ASSIGNMENT => In the records below, find the line containing "Requires 3-4 hours of light for" and restate it and all lines after it exactly, through the last line.

Page-level text extractions:
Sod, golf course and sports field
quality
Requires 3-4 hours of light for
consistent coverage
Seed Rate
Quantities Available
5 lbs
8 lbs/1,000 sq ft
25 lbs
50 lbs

RESULT BELOW =>
Requires 3-4 hours of light for
consistent coverage
Seed Rate
Quantities Available
5 lbs
8 lbs/1,000 sq ft
25 lbs
50 lbs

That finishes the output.